**Your task**
Return each line in the records below that includes "describe".

━━━━━━━━━━

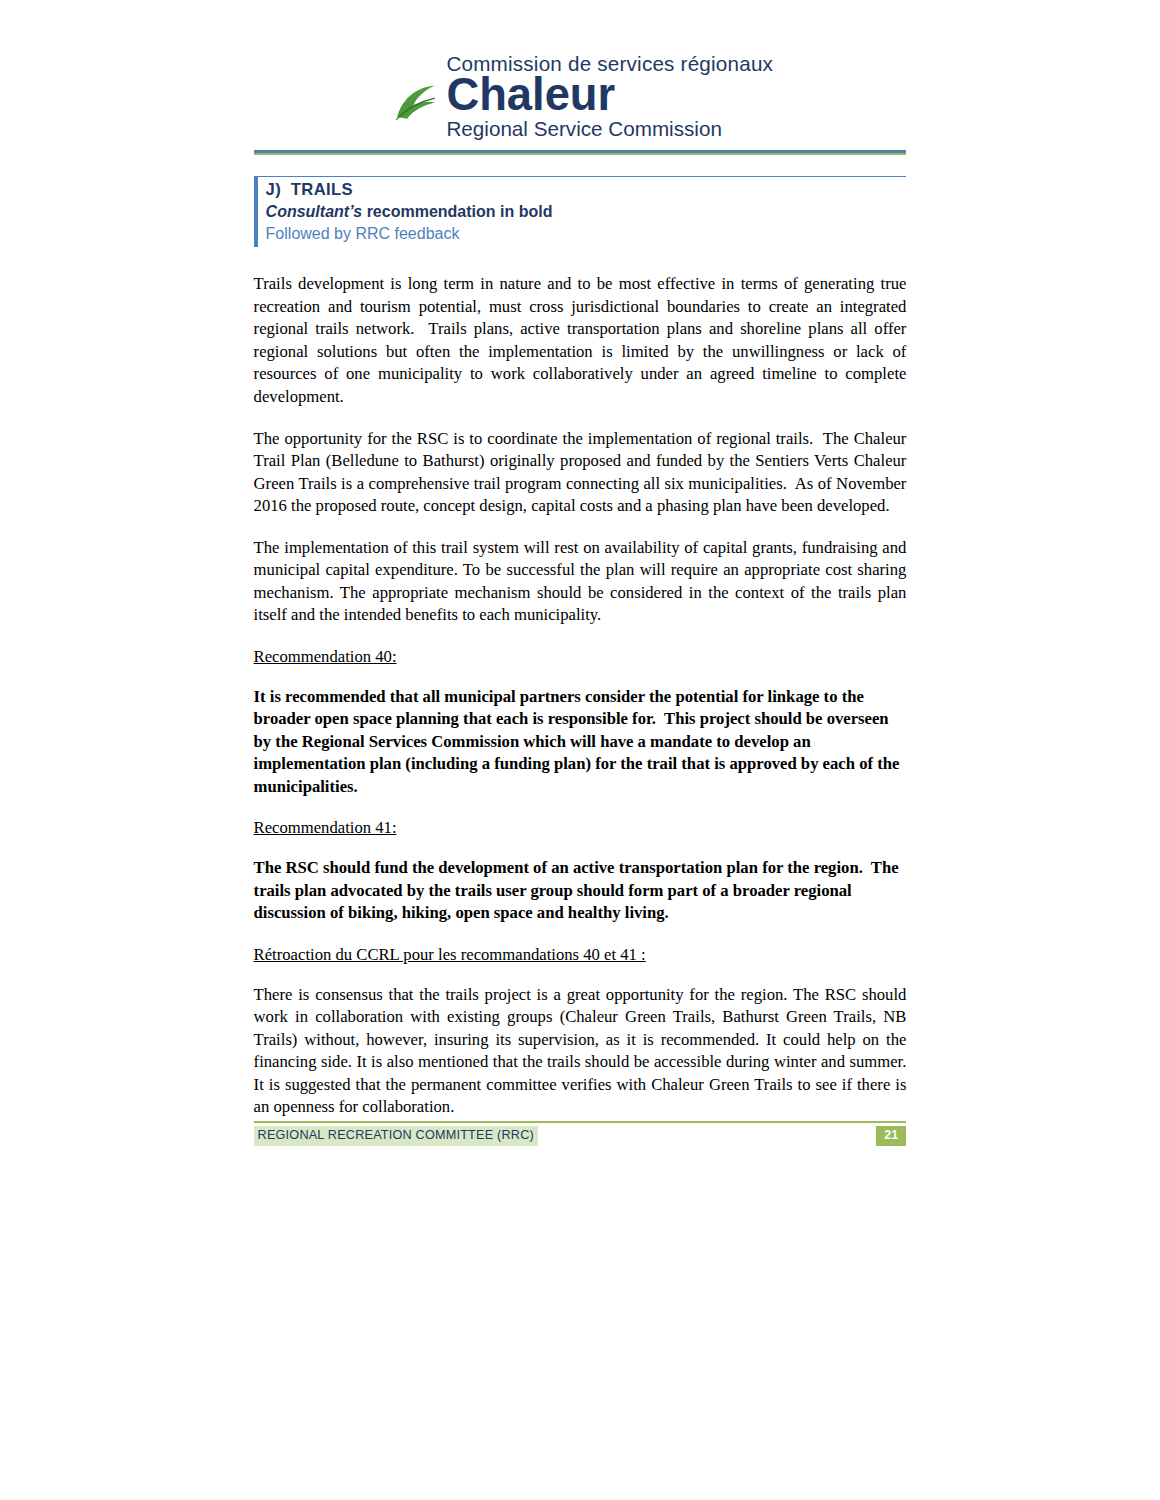Commission de services régionaux
Chaleur
Regional Service Commission
J) TRAILS
Consultant’s recommendation in bold
Followed by RRC feedback
Trails development is long term in nature and to be most effective in terms of generating true recreation and tourism potential, must cross jurisdictional boundaries to create an integrated regional trails network. Trails plans, active transportation plans and shoreline plans all offer regional solutions but often the implementation is limited by the unwillingness or lack of resources of one municipality to work collaboratively under an agreed timeline to complete development.
The opportunity for the RSC is to coordinate the implementation of regional trails. The Chaleur Trail Plan (Belledune to Bathurst) originally proposed and funded by the Sentiers Verts Chaleur Green Trails is a comprehensive trail program connecting all six municipalities. As of November 2016 the proposed route, concept design, capital costs and a phasing plan have been developed.
The implementation of this trail system will rest on availability of capital grants, fundraising and municipal capital expenditure. To be successful the plan will require an appropriate cost sharing mechanism. The appropriate mechanism should be considered in the context of the trails plan itself and the intended benefits to each municipality.
Recommendation 40:
It is recommended that all municipal partners consider the potential for linkage to the broader open space planning that each is responsible for. This project should be overseen by the Regional Services Commission which will have a mandate to develop an implementation plan (including a funding plan) for the trail that is approved by each of the municipalities.
Recommendation 41:
The RSC should fund the development of an active transportation plan for the region. The trails plan advocated by the trails user group should form part of a broader regional discussion of biking, hiking, open space and healthy living.
Rétroaction du CCRL pour les recommandations 40 et 41 :
There is consensus that the trails project is a great opportunity for the region. The RSC should work in collaboration with existing groups (Chaleur Green Trails, Bathurst Green Trails, NB Trails) without, however, insuring its supervision, as it is recommended. It could help on the financing side. It is also mentioned that the trails should be accessible during winter and summer. It is suggested that the permanent committee verifies with Chaleur Green Trails to see if there is an openness for collaboration.
REGIONAL RECREATION COMMITTEE (RRC)
21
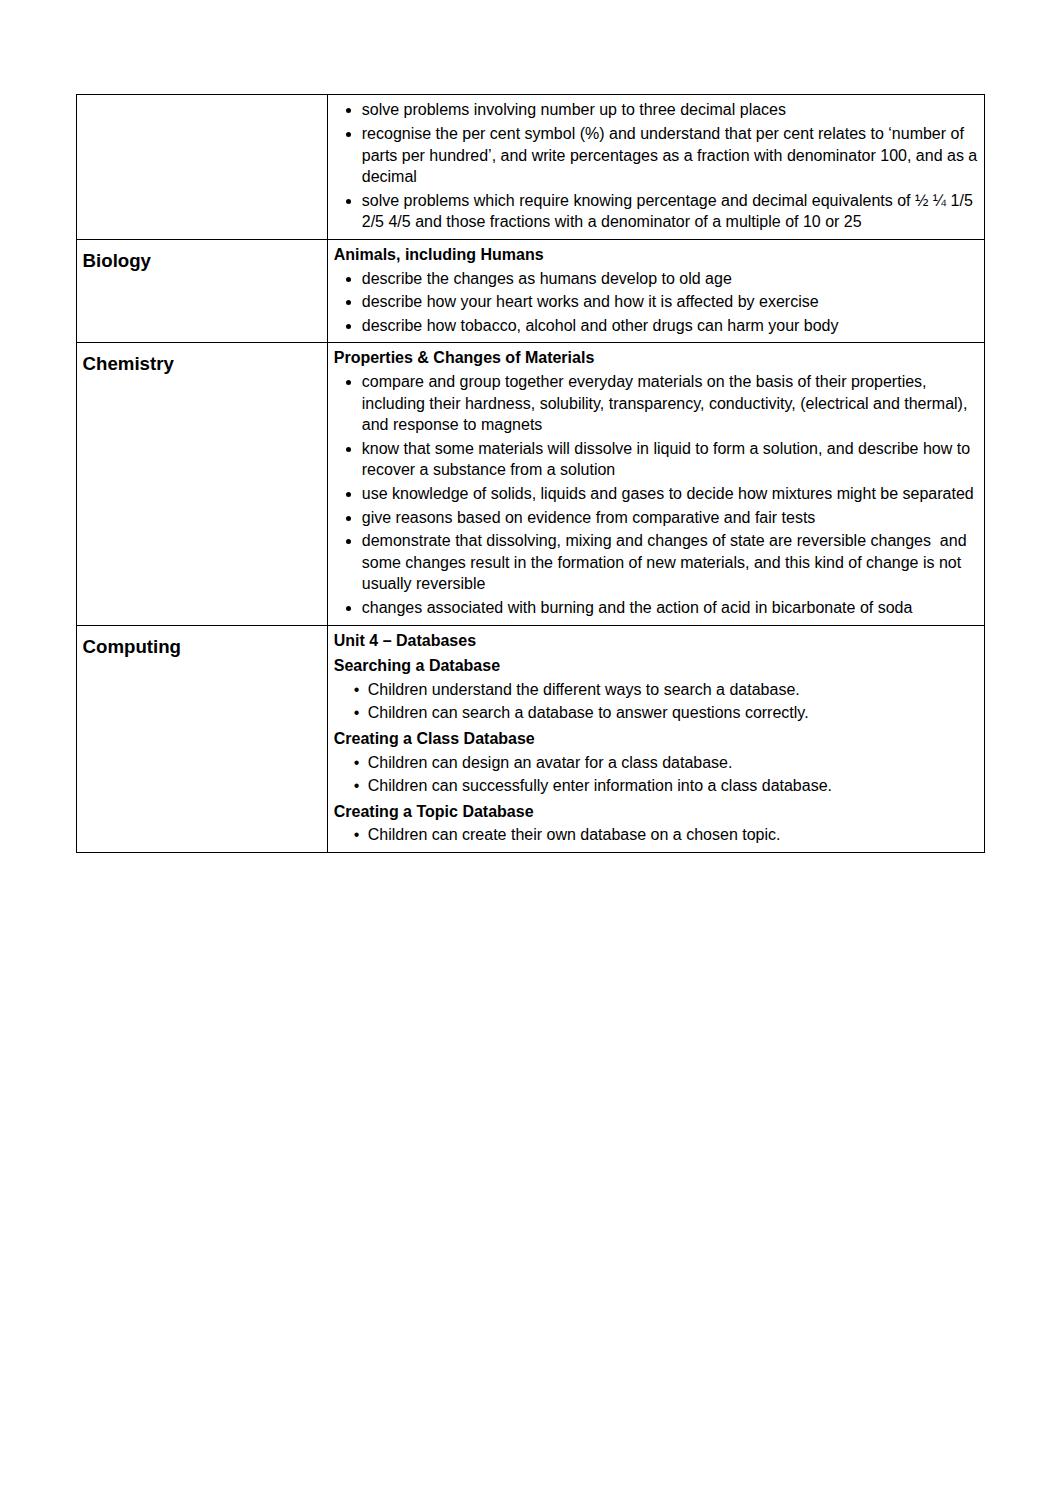| | solve problems involving number up to three decimal places recognise the per cent symbol (%) and understand that per cent relates to ‘number of parts per hundred’, and write percentages as a fraction with denominator 100, and as a decimal solve problems which require knowing percentage and decimal equivalents of ½ ¼ 1/5 2/5 4/5 and those fractions with a denominator of a multiple of 10 or 25 |
| Biology | Animals, including Humans describe the changes as humans develop to old age describe how your heart works and how it is affected by exercise describe how tobacco, alcohol and other drugs can harm your body |
| Chemistry | Properties & Changes of Materials compare and group together everyday materials on the basis of their properties, including their hardness, solubility, transparency, conductivity, (electrical and thermal), and response to magnets know that some materials will dissolve in liquid to form a solution, and describe how to recover a substance from a solution use knowledge of solids, liquids and gases to decide how mixtures might be separated give reasons based on evidence from comparative and fair tests demonstrate that dissolving, mixing and changes of state are reversible changes and some changes result in the formation of new materials, and this kind of change is not usually reversible changes associated with burning and the action of acid in bicarbonate of soda |
| Computing | Unit 4 – Databases Searching a Database Children understand the different ways to search a database. Children can search a database to answer questions correctly. Creating a Class Database Children can design an avatar for a class database. Children can successfully enter information into a class database. Creating a Topic Database Children can create their own database on a chosen topic. |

━━━━━━━━━━

**Reply to the task**
| Biology | Animals, including Humans describe the changes as humans develop to old age describe how your heart works and how it is affected by exercise describe how tobacco, alcohol and other drugs can harm your body |
| Chemistry | Properties & Changes of Materials compare and group together everyday materials on the basis of their properties, including their hardness, solubility, transparency, conductivity, (electrical and thermal), and response to magnets know that some materials will dissolve in liquid to form a solution, and describe how to recover a substance from a solution use knowledge of solids, liquids and gases to decide how mixtures might be separated give reasons based on evidence from comparative and fair tests demonstrate that dissolving, mixing and changes of state are reversible changes and some changes result in the formation of new materials, and this kind of change is not usually reversible changes associated with burning and the action of acid in bicarbonate of soda |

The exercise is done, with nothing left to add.